Python is one of the most widely used and highly valued programming languages in the world, and is especially widely used in data science, machine learning, and in other scientific computing applications. Python can provide a complementary toolbox to what is available in R Statistical Software. This course provides both a general introduction to programming with Python and a comprehensive introduction to using Python for data science. The course will also cover the use of Python through the R Statistical software. The major topics that we will cover include the following: the fundamentals of general purpose programming in Python; numerical computing using numpy; data processing and manipulations using pandas; parallel processing. Finally, this course will address the integration of Python into R (i.e. how to use Python from R). Overall, this course aims to provide a solid introduction to Python generally as a programming language, and to its principal tools for doing data science, machine learning, and scientific computing. (Note that this course will focus on Python 3 exclusively given that Python 2 has now reached it end of life).

Target audience

This workshop is intended to anyone interested in using Python for data science and with no or only little previous knowledge of this language.

Prerequisites

For the last topic below, prior experience with R and RStudio is necessary.
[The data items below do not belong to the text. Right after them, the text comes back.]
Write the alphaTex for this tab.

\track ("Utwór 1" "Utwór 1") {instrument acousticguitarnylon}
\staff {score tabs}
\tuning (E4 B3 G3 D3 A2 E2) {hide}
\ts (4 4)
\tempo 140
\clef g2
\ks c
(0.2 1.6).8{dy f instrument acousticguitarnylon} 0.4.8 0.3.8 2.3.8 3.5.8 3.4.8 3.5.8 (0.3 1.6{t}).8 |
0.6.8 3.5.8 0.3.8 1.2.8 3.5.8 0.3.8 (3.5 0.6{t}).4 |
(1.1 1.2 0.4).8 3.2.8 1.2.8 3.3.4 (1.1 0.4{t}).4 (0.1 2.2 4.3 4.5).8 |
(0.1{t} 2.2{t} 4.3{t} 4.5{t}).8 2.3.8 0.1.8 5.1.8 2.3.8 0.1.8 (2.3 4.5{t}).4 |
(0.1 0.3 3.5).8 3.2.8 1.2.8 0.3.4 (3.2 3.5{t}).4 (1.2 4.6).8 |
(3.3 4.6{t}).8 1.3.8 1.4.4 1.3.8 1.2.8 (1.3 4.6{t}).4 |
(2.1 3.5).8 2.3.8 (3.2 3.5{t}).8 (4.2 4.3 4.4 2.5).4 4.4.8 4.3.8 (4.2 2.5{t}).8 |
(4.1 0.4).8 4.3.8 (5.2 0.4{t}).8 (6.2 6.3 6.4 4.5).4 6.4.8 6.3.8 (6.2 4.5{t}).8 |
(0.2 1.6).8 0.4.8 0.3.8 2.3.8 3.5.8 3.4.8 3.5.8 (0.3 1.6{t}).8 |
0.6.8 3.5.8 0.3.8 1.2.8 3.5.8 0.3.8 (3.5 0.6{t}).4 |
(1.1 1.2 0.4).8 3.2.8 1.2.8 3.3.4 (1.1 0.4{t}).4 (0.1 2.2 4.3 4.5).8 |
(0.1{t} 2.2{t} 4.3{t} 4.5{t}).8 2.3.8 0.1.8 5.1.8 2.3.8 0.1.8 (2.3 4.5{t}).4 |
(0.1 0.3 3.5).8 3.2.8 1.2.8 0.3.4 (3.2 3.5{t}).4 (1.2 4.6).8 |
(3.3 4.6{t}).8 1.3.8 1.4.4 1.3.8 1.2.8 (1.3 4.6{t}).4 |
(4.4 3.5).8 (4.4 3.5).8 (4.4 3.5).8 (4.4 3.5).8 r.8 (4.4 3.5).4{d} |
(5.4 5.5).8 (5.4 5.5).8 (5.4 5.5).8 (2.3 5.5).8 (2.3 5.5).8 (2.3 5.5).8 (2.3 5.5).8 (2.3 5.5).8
Attendees should be familiar with R syntax and commands, and know how to use RStudio.

Outline

Day 1: Introduction to Python (day 1 / 4h)

  • Installing and setting up Python
  • Data Structures
  • Programming in Python

Day 2: Programming and data processing with Python (day 2 / 2h)

  • Numerical programming with numpy
  • Data processing with pandas

Day 3: Parallel processing and integrating Python with R (day 3 / 4h)

  • Parallel processing
  • Integrating R and Python

Software

The following button will launch a Jupyter lab session that can be used for this course. Binder You can also use Python Jupyter notebook and pip package installers immediately using Google’s Colaboratory If you are new to Python, either of these approaches is highly recommended. You will be able to immediately starting learning Python without any installation or configuration of software. This entire course can be done using this approach.

On the other hand, for those wishing to install on their own devices (Windows or Macs), instructions are available here.

GitHub resources

Further resources for this training course can be found on Github at mark-andrews/intropy4ds.